Differential Diagnosis for Vertical Nystagmus
Single Most Likely Diagnosis
- Brainstem or cerebellar lesion: This is often the most common cause of vertical nystagmus due to the involvement of the brainstem or cerebellum, which are critical for controlling eye movements.
Other Likely Diagnoses
- Multiple sclerosis: This condition can cause lesions in the brainstem or cerebellum, leading to vertical nystagmus.
- Stroke: A stroke affecting the brainstem or cerebellum can result in vertical nystagmus.
- Wernicke's encephalopathy: This condition, often related to thiamine deficiency, can cause vertical nystagmus among other neurological symptoms.
Do Not Miss Diagnoses
- Brainstem stroke or hemorrhage: Although less common, missing a brainstem stroke or hemorrhage could be catastrophic due to the high risk of rapid deterioration and death.

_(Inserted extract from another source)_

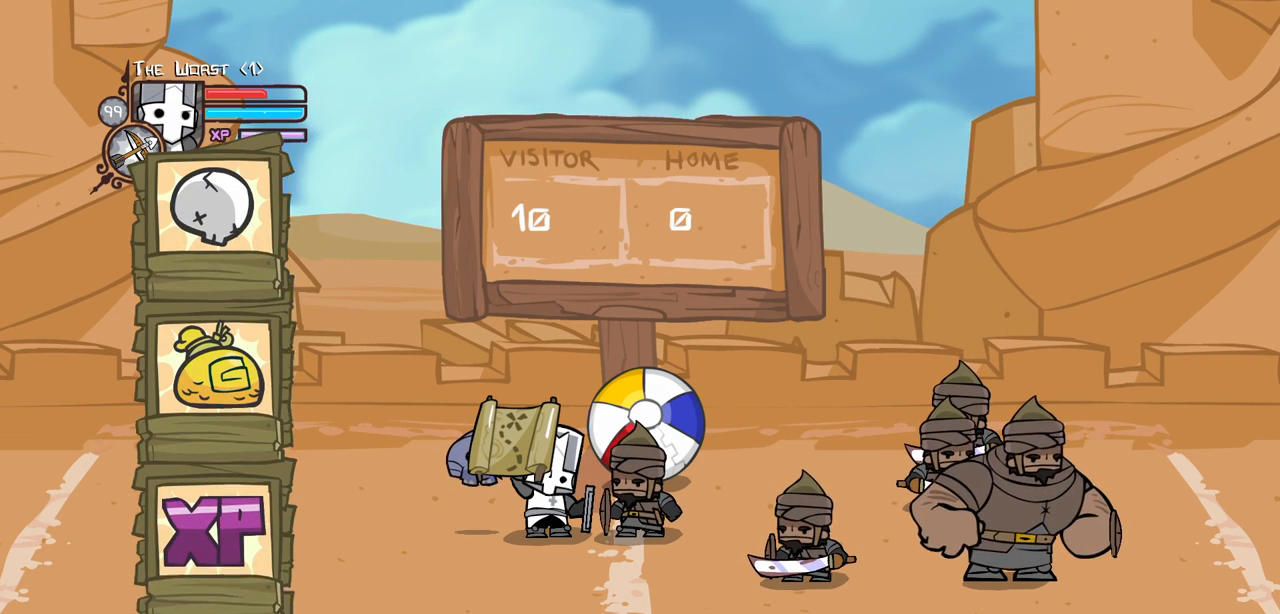
{"keys": ["heavy", "item", "jump", "light"], "events": [[134, "heavy", "down"], [134, "item", "down"], [167, "jump", "down"], [217, "light", "down"], [267, "heavy", "up"], [267, "item", "up"], [267, "jump", "up"], [317, "heavy", "down"], [317, "item", "down"], [317, "jump", "down"], [367, "jump", "up"], [367, "light", "up"], [400, "jump", "down"], [400, "light", "down"], [450, "heavy", "up"], [450, "item", "up"], [450, "jump", "up"], [500, "heavy", "down"], [500, "item", "down"], [500, "jump", "down"]]}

- Central nervous system infection (e.g., meningitis, encephalitis): Infections in the CNS can present with a wide range of symptoms, including vertical nystagmus, and require prompt treatment to prevent serious complications or death.
- Increased intracranial pressure: Conditions causing increased intracranial pressure, such as a tumor or hydrocephalus, can lead to vertical nystagmus and are critical to diagnose early to prevent severe outcomes.
Rare Diagnoses
- Congenital nystagmus: Although typically horizontal, some forms of congenital nystagmus can have a vertical component.
- Paraneoplastic syndromes: Rarely, vertical nystagmus can be a presenting symptom of a paraneoplastic syndrome associated with certain cancers.
- Toxic or metabolic disorders: Certain toxins or metabolic disorders can affect the brainstem or cerebellum, leading to vertical nystagmus, though these are less common causes.